8/10
The right to choose
5 August 2017
I'm certainly glad that I saw Elia Kazan's A Tree Grow In Brooklyn before I saw Choices Of The Heart. In that film with no medical coverage and no family planning information available to women, Joan Blondell has to choose to have her baby at home or afford the luxury of going to a hospital to have the child there. A mind blowing state of affairs hard to comprehend, yet even today there are mostly men in public office who'd like to return to that.

Margaret Sanger in the teen years of the last century blew more than a few minds questioning the reason for these attitudes. Before the Industrial Revolution and agriculture was what engaged most people, large families were necessary to run farms. That and a high proportion of stillborns and early infant and childhood deaths meant that woman became a baby making machine. Habits died hard even after the Industrial Revolution people still kept having large families. The biblical command of Be Fruitful and Multiply became also a testament to male virility.

So in the pre-World War I years of the USA, nurse Margaret Sanger preached birth control and contraception and that was considered at the time pornography. Dana Delany plays Sanger whom we see as both crusader and as wife and mother who was one of the first to demand that women have the right to control their own bodies. Joining here in her beliefs and even going to jail defending them is husband Henry Czerny.
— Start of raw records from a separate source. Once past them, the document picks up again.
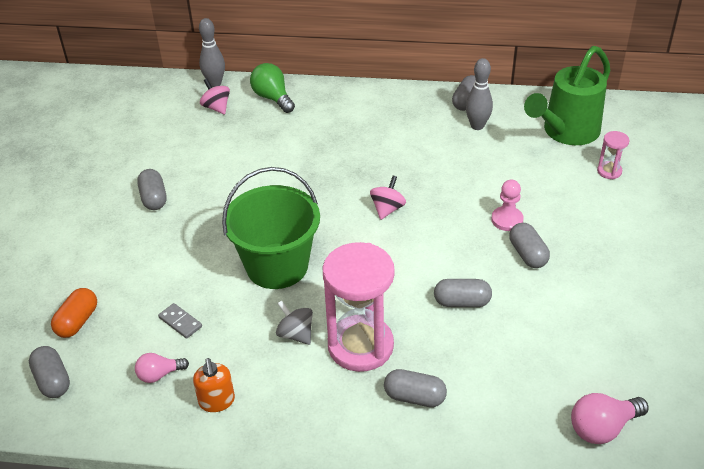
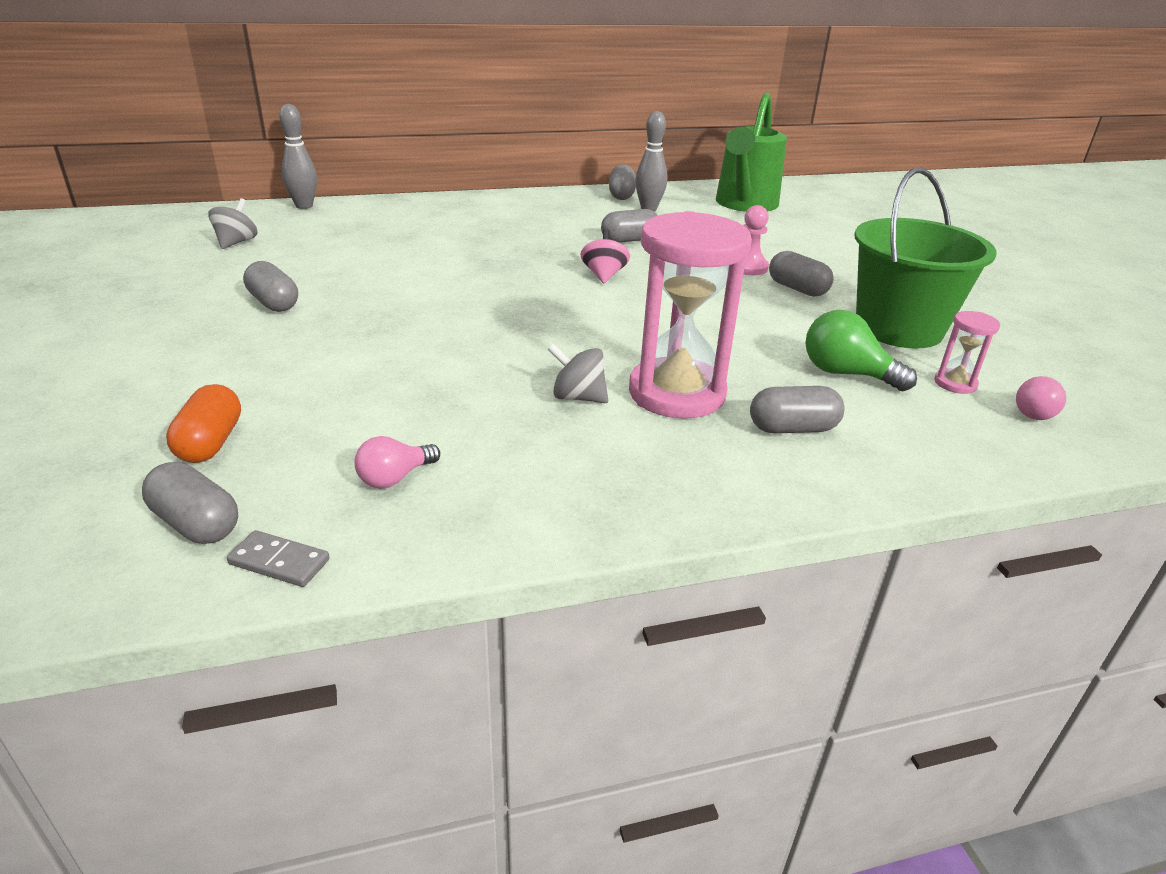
camera: 25 degrees left, 10 degrees down
grey domino [158,303,202,339] -> grey domino moved to [227,530,330,587]
orange soap dispenser [193,358,235,412] -> none
pink spinning top [200,78,230,115] -> none
green bucket [222,167,320,289] -> green bucket moved to [854,167,997,349]
green light bulb [250,63,295,113] -> green light bulb moved to [805,310,917,391]
grey capsule [434,279,492,307] -> grey capsule moved to [601,209,658,243]
pink light bulb [571,393,649,444] -> pink light bulb [1016,376,1066,420], size x0.64
pink hourglass [597,131,630,179] -> pink hourglass moved to [934,311,1000,394]
none -> grey spinning top [208,198,257,249]

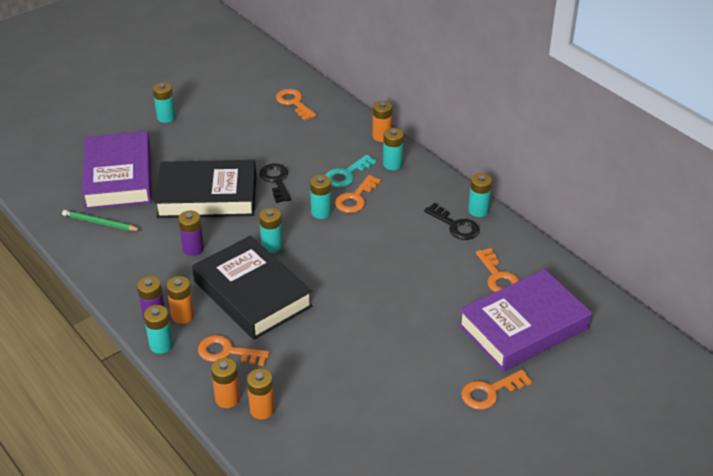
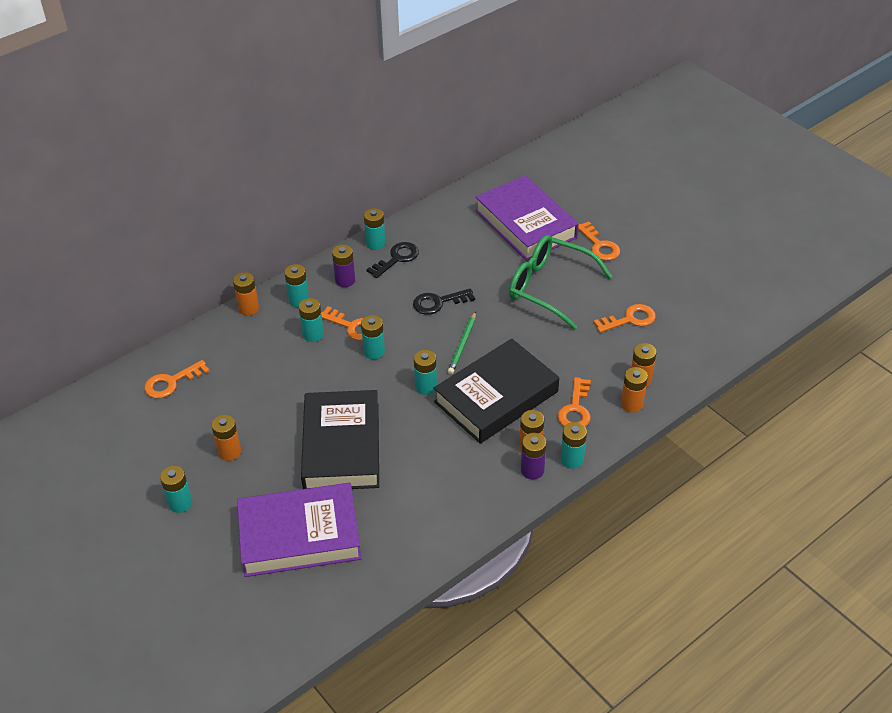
camera: 90 degrees left, 5 degrees up
green pencil [62,210,141,231] -> green pencil moved to [448,311,476,374]
purple battery [178,211,204,256] -> purple battery moved to [332,245,355,287]
black key [259,163,291,203] -> black key moved to [413,288,475,315]
turquoise key [325,155,377,188] -> turquoise battery [299,298,324,342]
orange key [476,248,519,292] -> orange key moved to [593,304,656,333]
none -> orange battery [211,415,241,461]
none -> green glasses [509,235,613,329]

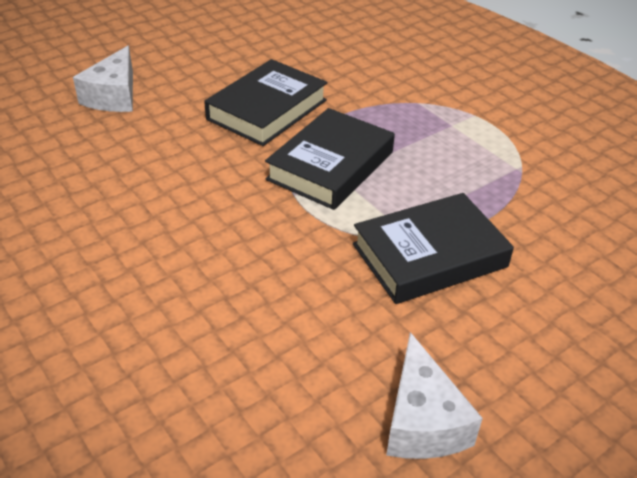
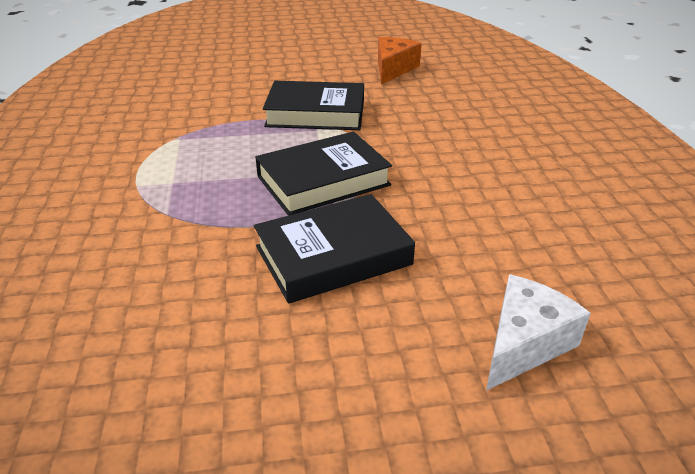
camera: 150 degrees left, 5 degrees down
white cheese [386,332,483,459] -> orange cheese [378,37,422,84]

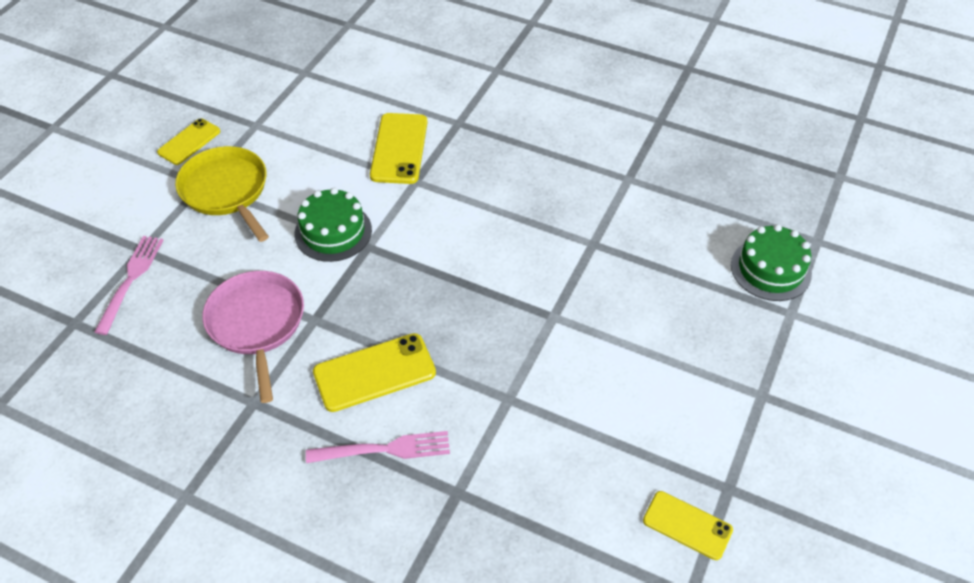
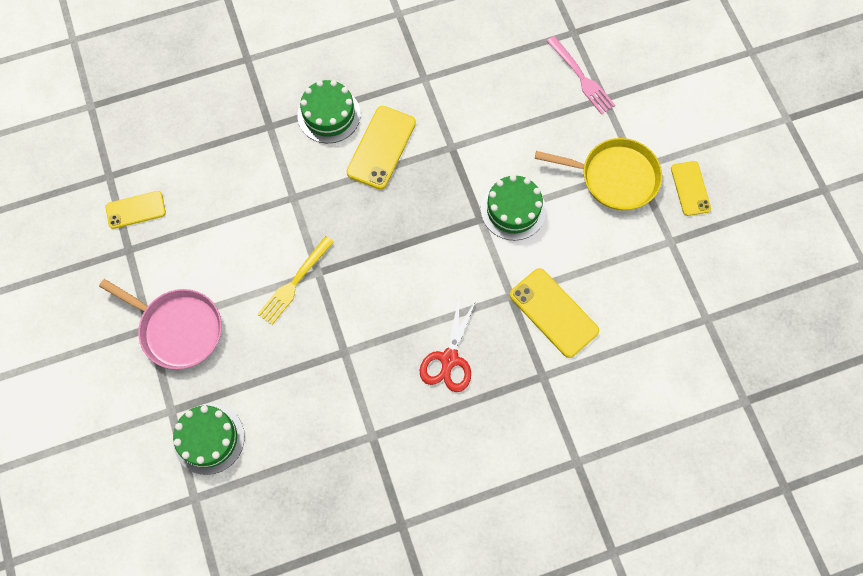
camera: 135 degrees right, 20 degrees up
pink pan [203,271,304,403] -> pink pan moved to [99,279,222,369]
pink fork [306,431,450,463] -> green cake [297,80,361,143]
none -> yellow fork [258,236,334,325]
none -> red scissors [420,298,477,392]

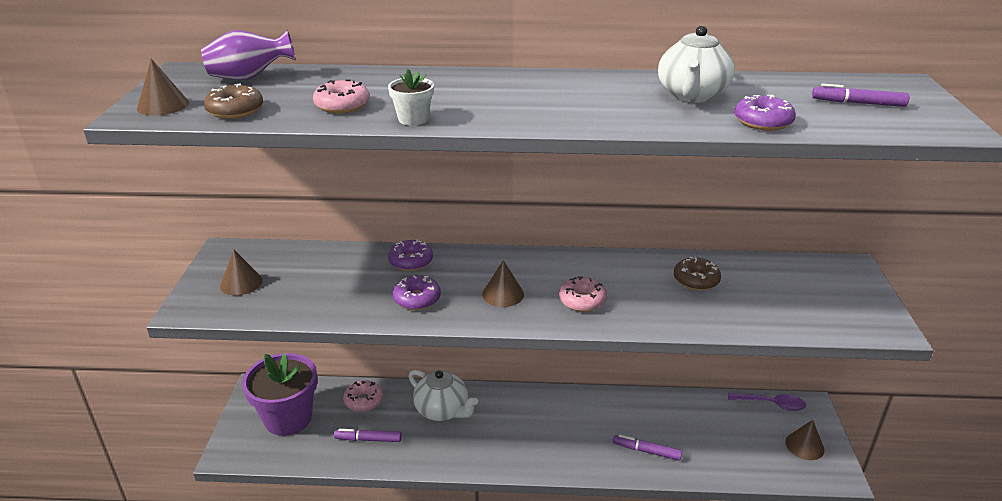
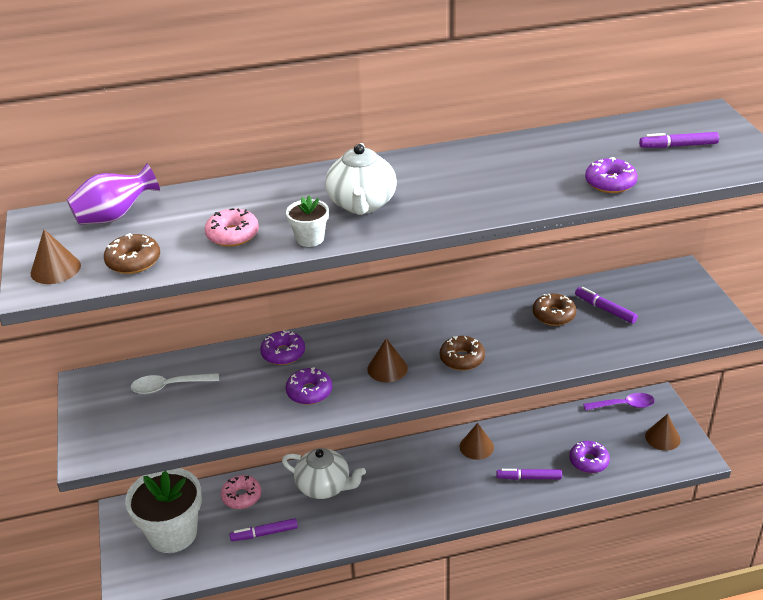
camera: 15 degrees left, 5 degrees up
brown cone [220,249,263,296] -> brown cone moved to [459,423,494,460]
purple flower pot [242,353,317,436] -> white flower pot [125,468,202,553]
pink donut [559,276,607,312] -> brown donut [440,336,485,371]
white teapot [658,25,735,103] -> white teapot moved to [325,143,397,215]
none -> white spoon [130,373,219,394]
none -> purple donut [569,441,610,473]
none -> purple marker [575,287,638,324]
In the last few years of his life as Sanger's adversary is Anthony Comstock, self appointed defender of the morals of the United States of America. Rod Steiger plays him broadly almost satirically, but never making him totally ridiculous. He was appointed back during Gilded Age a US postal inspector and used that position plus considerable rhetorical gifts to guard our morals the way Harold Hill got the women of River City to oppose that pool room. He was quite real and quite dangerous and a good portion of the Republican Party would love to see someone like him back as the official censor of the USA. Check his Wikipedia biography.

The spirit and look of the times is captured well in Choices Of The Heart: The Margaret Sanger Story. This is not her whole life story, this woman lived until the Sixties. But these were critical years for her and critical years for the female part of the United States population. A year after Anthony Comstock died, the first Birth Control Center for women was established disseminating information on contraception and family planning in 1916.

Sadly the fight goes on today. I fear it will never end. But people like Margaret Sanger are an inspiration.

I agree with the previous reviewer, this film should be seen in high school audiences especially in those high school audiences it is most likely to be banned.